### Questions
A. In the forum post on ADC overload, translate this sentence into Spanish: "I got started when I was 12 and really knew very little about the hobby."
B. The forum post on ADC overload names the ways the writer arrived at the points he makes. List them all.
C. Carry on the forum post on ADC overload past its last line.

### Study text

◇ ◇ ◇

Topband: ADC Overload

[Stephen Hicks, N5AC]

Rick,

I hope it's not an issue for me to post here directly.  I am posting here
because I believe that amateur radio has a huge educational component and
ultimately incorrect information services no one.  I got started when I was
12 and really knew very little about the hobby.  My journey, like most
hams, has been a long, exciting educational process.  Still, there are so
many that know so much more than I do.  I am constantly amazed at the
breadth and depth of the hobby and the people in it.  My points below are
to clarify what I have observed, calculated and believe to be true and are
presented in the interest of mutual education:

On Sun, Oct 11, 2015 at 6:17 AM, wrote:

>
> I have no experience with Flex Radio equipment, (it might be great stuff
> for
> all I know), so I will confine my comments to the theory discussed in the
> "ADC overload myths debunked"

◇ ◇ ◇

### Supplied material
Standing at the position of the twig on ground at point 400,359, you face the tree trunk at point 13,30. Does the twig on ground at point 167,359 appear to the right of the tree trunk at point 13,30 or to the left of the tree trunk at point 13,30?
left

◇ ◇ ◇

### Results in order
A. Empecé cuando tenía 12 años y realmente sabía muy poco sobre la afición.

B.
- observed
- calculated
- believe to be true

C.
> paper.  A lot of what I read didn't make a lot of sense to me, or seemed
> irrelevant.
>
> To begin with, I'm not sure as to the exact nature of the "myth".


Recently, a post was made to a reflector that definitively stated that
direct sampling receivers simply did not function -- that they would
overload with a minimal number of signals and/or signals of relatively
small magnitude.


> Initally,
> the myth is supposed to be that hams think average power of an ensemble of
> uncorrelated signals is the sum of the power of the components.  This is
> not
> a myth, it is true.  Then it is suggested that hams believe peak voltages
> add up, as in a 6 dB increase for two signals.  Supposedly, hams don't
> realize that the high peaks only occur rarely.  I'm not aware of any ham
> lore exhibiting this misunderstanding.


> The discussion of crest factor obscures the fact that average power still
> adds.  100 signals at S9 still has a power of 20 dB over S9, on the
> average.
> Once in a while it looks like 40 dB over S9.  The rest of the time, the
> combined power of all the signals still tests the dynamic range of the
> receiver.  It's not like a bunch of S9 signals is no worse than a single
> S9 signal.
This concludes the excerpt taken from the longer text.